Vanilla. I look over at Mwanza. He still smells of vanilla and cigarettes. Some of it even rubbed off of him and on to me. I feel so sick, and disgusted with the two of us.
Leaving the window early, I head to the shower. I scrub the stink from my skin, putting the water just below scalding, purifying myself. This will be Mwanza in an hour, I know. He’ll scrub away last night’s stench and spray Eros all over his clean slate. Just like he’ll try to do with us: fuck and shove away his bad feelings, then pull me in close, grasping on to our “love”. I don’t want him to do this. Don’t want to get stuck in a cycle. What do you want, Bitumba? Good question, Mwanza. A change. I could give a damn about familiarity. Knowing something does not necessarily make it safe.

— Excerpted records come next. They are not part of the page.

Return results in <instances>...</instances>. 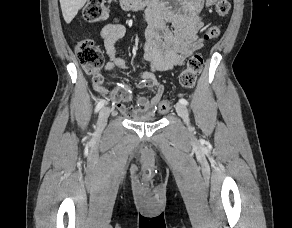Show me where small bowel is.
<instances>
[{"instance_id":"c3829d8e","label":"small bowel","mask_w":292,"mask_h":228,"mask_svg":"<svg viewBox=\"0 0 292 228\" xmlns=\"http://www.w3.org/2000/svg\"><path fill=\"white\" fill-rule=\"evenodd\" d=\"M216 0H165L158 1L147 13L149 27L143 58L148 63V70L140 74L142 85L154 90L151 98L136 96L137 108L126 106L117 101V108L127 116H154L157 105L164 93V86L158 81L156 73L169 71L181 66L185 59L199 50L203 41L199 31L203 25L200 12L211 6ZM126 33L122 24H108L101 30L108 62L105 71L126 69L127 65L115 48V44Z\"/></svg>"}]
</instances>
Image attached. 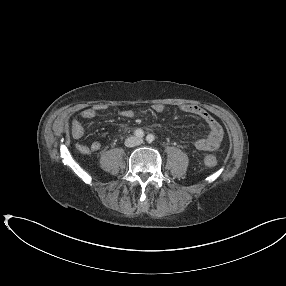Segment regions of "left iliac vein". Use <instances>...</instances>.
Wrapping results in <instances>:
<instances>
[{
  "instance_id": "1",
  "label": "left iliac vein",
  "mask_w": 286,
  "mask_h": 286,
  "mask_svg": "<svg viewBox=\"0 0 286 286\" xmlns=\"http://www.w3.org/2000/svg\"><path fill=\"white\" fill-rule=\"evenodd\" d=\"M143 143V139H137V144L140 145Z\"/></svg>"
}]
</instances>
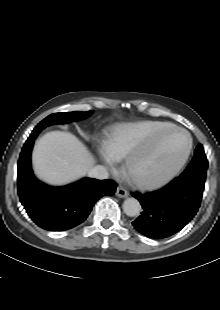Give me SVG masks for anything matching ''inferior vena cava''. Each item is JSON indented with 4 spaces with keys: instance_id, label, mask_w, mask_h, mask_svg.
Returning a JSON list of instances; mask_svg holds the SVG:
<instances>
[{
    "instance_id": "602c4592",
    "label": "inferior vena cava",
    "mask_w": 220,
    "mask_h": 310,
    "mask_svg": "<svg viewBox=\"0 0 220 310\" xmlns=\"http://www.w3.org/2000/svg\"><path fill=\"white\" fill-rule=\"evenodd\" d=\"M88 176L96 179H108L109 174L104 166L96 165L88 171Z\"/></svg>"
}]
</instances>
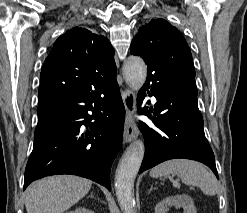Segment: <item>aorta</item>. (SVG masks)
<instances>
[{
	"label": "aorta",
	"mask_w": 247,
	"mask_h": 213,
	"mask_svg": "<svg viewBox=\"0 0 247 213\" xmlns=\"http://www.w3.org/2000/svg\"><path fill=\"white\" fill-rule=\"evenodd\" d=\"M126 83L138 91L145 83L147 66L137 56H130L123 67ZM145 147L142 140H136L124 152L115 175V191L118 203L125 213H135L134 181L144 157Z\"/></svg>",
	"instance_id": "762f6f07"
}]
</instances>
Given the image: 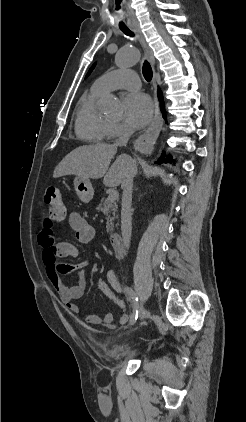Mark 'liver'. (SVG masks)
Segmentation results:
<instances>
[{
	"instance_id": "1",
	"label": "liver",
	"mask_w": 246,
	"mask_h": 422,
	"mask_svg": "<svg viewBox=\"0 0 246 422\" xmlns=\"http://www.w3.org/2000/svg\"><path fill=\"white\" fill-rule=\"evenodd\" d=\"M116 152L115 145L105 143L78 147L56 166L53 177L59 178L65 175L88 179L104 177L105 186L116 187L123 183L130 170L136 172L135 162L125 154L119 155L110 166Z\"/></svg>"
}]
</instances>
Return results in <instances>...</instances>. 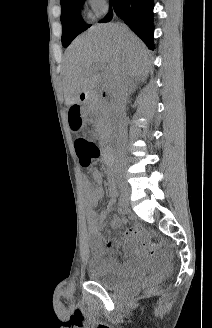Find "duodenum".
<instances>
[{"mask_svg":"<svg viewBox=\"0 0 212 328\" xmlns=\"http://www.w3.org/2000/svg\"><path fill=\"white\" fill-rule=\"evenodd\" d=\"M100 96H101L102 98H106V97H111L112 94H111L107 89H103V90L101 91ZM91 98H92L91 95L86 93L85 95H83L82 97H80V102H81V103H85V102L91 100ZM102 155H103L105 161H106L108 164H110L111 147H110V146H105V147L103 148ZM110 171H111V170H110ZM110 171H109V172H110Z\"/></svg>","mask_w":212,"mask_h":328,"instance_id":"1","label":"duodenum"}]
</instances>
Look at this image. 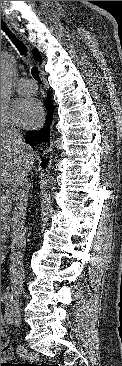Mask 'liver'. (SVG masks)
<instances>
[{"mask_svg": "<svg viewBox=\"0 0 122 366\" xmlns=\"http://www.w3.org/2000/svg\"><path fill=\"white\" fill-rule=\"evenodd\" d=\"M28 153L31 154V159L29 157V166L26 167L25 154L17 146L8 143L6 132L1 131V184L3 186L14 188L24 172L30 174L34 167L36 153L31 146Z\"/></svg>", "mask_w": 122, "mask_h": 366, "instance_id": "6515ba94", "label": "liver"}]
</instances>
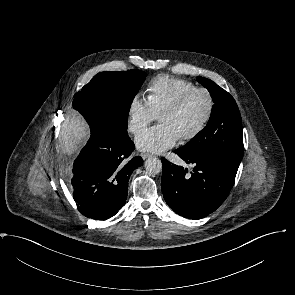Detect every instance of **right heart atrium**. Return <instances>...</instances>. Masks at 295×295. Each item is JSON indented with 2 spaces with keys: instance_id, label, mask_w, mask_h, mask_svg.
I'll return each instance as SVG.
<instances>
[{
  "instance_id": "1",
  "label": "right heart atrium",
  "mask_w": 295,
  "mask_h": 295,
  "mask_svg": "<svg viewBox=\"0 0 295 295\" xmlns=\"http://www.w3.org/2000/svg\"><path fill=\"white\" fill-rule=\"evenodd\" d=\"M128 129L133 134L141 133L157 115L147 98L142 95H134L128 104Z\"/></svg>"
}]
</instances>
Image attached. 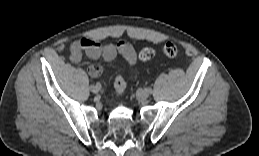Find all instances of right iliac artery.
Masks as SVG:
<instances>
[{
  "label": "right iliac artery",
  "instance_id": "1",
  "mask_svg": "<svg viewBox=\"0 0 259 156\" xmlns=\"http://www.w3.org/2000/svg\"><path fill=\"white\" fill-rule=\"evenodd\" d=\"M97 85L100 86V84H97ZM94 88H95V85H94V84H91V85H90V90H93Z\"/></svg>",
  "mask_w": 259,
  "mask_h": 156
}]
</instances>
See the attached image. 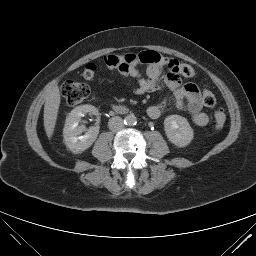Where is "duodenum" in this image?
<instances>
[{"label":"duodenum","mask_w":256,"mask_h":256,"mask_svg":"<svg viewBox=\"0 0 256 256\" xmlns=\"http://www.w3.org/2000/svg\"><path fill=\"white\" fill-rule=\"evenodd\" d=\"M114 109H115L116 111H119V112L125 111V108L122 107V106H115Z\"/></svg>","instance_id":"obj_1"}]
</instances>
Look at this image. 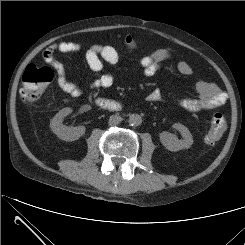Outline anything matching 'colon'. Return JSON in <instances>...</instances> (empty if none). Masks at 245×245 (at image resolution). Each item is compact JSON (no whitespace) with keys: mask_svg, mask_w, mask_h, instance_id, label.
<instances>
[{"mask_svg":"<svg viewBox=\"0 0 245 245\" xmlns=\"http://www.w3.org/2000/svg\"><path fill=\"white\" fill-rule=\"evenodd\" d=\"M123 43L127 48H133L135 42L131 37H124ZM53 79V70L50 67H38L29 65L22 76V88L20 95L24 101L34 102L43 93L45 87ZM226 117L220 112L213 114L211 118V126L208 130L205 139L209 144H214L223 135L226 128Z\"/></svg>","mask_w":245,"mask_h":245,"instance_id":"1","label":"colon"}]
</instances>
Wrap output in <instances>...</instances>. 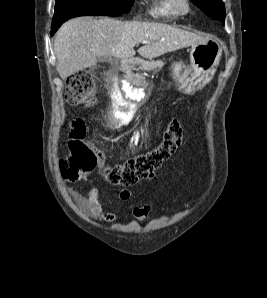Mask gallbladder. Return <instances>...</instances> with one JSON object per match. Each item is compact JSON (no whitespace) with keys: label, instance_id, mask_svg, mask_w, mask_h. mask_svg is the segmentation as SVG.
I'll list each match as a JSON object with an SVG mask.
<instances>
[{"label":"gallbladder","instance_id":"bac80fb5","mask_svg":"<svg viewBox=\"0 0 267 298\" xmlns=\"http://www.w3.org/2000/svg\"><path fill=\"white\" fill-rule=\"evenodd\" d=\"M112 60V58L109 56V57H99L98 58V61H110Z\"/></svg>","mask_w":267,"mask_h":298}]
</instances>
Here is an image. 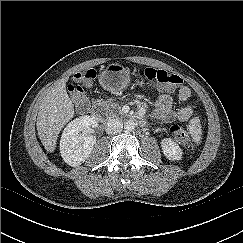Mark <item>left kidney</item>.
Segmentation results:
<instances>
[{"mask_svg":"<svg viewBox=\"0 0 243 243\" xmlns=\"http://www.w3.org/2000/svg\"><path fill=\"white\" fill-rule=\"evenodd\" d=\"M162 152L166 158L171 161H179L182 159V149L180 146L171 140L170 138H165L161 141Z\"/></svg>","mask_w":243,"mask_h":243,"instance_id":"left-kidney-1","label":"left kidney"}]
</instances>
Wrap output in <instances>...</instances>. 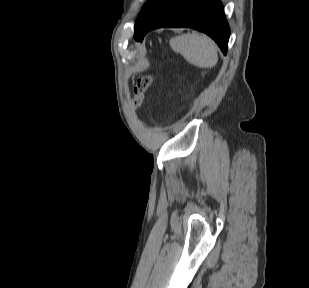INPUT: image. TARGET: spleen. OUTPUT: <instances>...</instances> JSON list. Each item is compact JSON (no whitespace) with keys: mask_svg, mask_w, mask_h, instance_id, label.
<instances>
[{"mask_svg":"<svg viewBox=\"0 0 309 288\" xmlns=\"http://www.w3.org/2000/svg\"><path fill=\"white\" fill-rule=\"evenodd\" d=\"M170 45L186 61L197 67L212 68L218 61L217 46L206 35L186 33L172 39Z\"/></svg>","mask_w":309,"mask_h":288,"instance_id":"3e777b00","label":"spleen"}]
</instances>
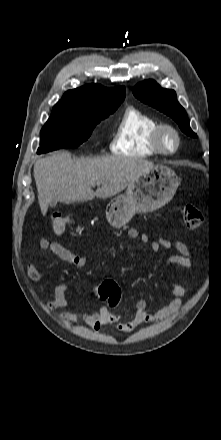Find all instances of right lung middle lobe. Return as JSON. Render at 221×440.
I'll use <instances>...</instances> for the list:
<instances>
[{
  "instance_id": "obj_1",
  "label": "right lung middle lobe",
  "mask_w": 221,
  "mask_h": 440,
  "mask_svg": "<svg viewBox=\"0 0 221 440\" xmlns=\"http://www.w3.org/2000/svg\"><path fill=\"white\" fill-rule=\"evenodd\" d=\"M117 108L118 106L75 109L54 106L50 118L41 130V147L37 153L79 146L90 137L96 124Z\"/></svg>"
}]
</instances>
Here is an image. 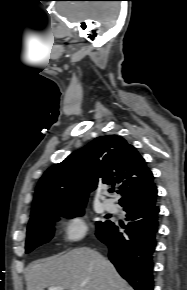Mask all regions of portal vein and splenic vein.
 <instances>
[{
	"label": "portal vein and splenic vein",
	"instance_id": "1",
	"mask_svg": "<svg viewBox=\"0 0 187 290\" xmlns=\"http://www.w3.org/2000/svg\"><path fill=\"white\" fill-rule=\"evenodd\" d=\"M48 290H64V287H49Z\"/></svg>",
	"mask_w": 187,
	"mask_h": 290
}]
</instances>
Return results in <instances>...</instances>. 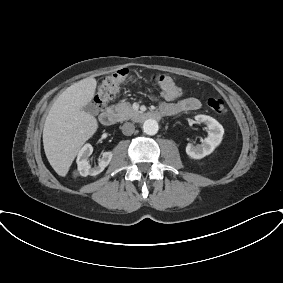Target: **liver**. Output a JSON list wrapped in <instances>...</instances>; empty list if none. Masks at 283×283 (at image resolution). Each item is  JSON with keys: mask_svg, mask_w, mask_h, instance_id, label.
Instances as JSON below:
<instances>
[{"mask_svg": "<svg viewBox=\"0 0 283 283\" xmlns=\"http://www.w3.org/2000/svg\"><path fill=\"white\" fill-rule=\"evenodd\" d=\"M97 81L87 77L68 87L54 102L45 120L46 157L59 176H66L82 145L97 131V119L83 108L94 97Z\"/></svg>", "mask_w": 283, "mask_h": 283, "instance_id": "6515ba94", "label": "liver"}]
</instances>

He will be up in less than thirty minutes, now. I step out of the shower and quickly towel off, then quietly get dressed. I look around me. A minute’s contemplation reveals that most of the things I have here are not things I actually care about. I grab my laptop and some clothes, neatly placing them into my roller bag. I look at the beautiful, fine-fine, still sleeping Mwanza. I remember the feel of his hands pulling me in through the small of my back, then the feel of them shoving me down through my shoulders. I think of his voice, whispering soft and sweet; then yelling coarse and rough. I wonder if I’d be able to do this, were he to wake up now and look at me. Or if he’d just pull me back and convince me that ambivalence about Elsewhere is enough reason to stay anchored to toxicity. I don’t want my feelings pushed down, sprayed over.
Once the door is opened and my things are outside I reenter the room and pick up the second bottle of Eros. I hold it carefully, slowly extending my arm until it is in front of me, like an offering. Then, I slam it down onto the floor. It shatters, and I’m gone before that smell can hit me.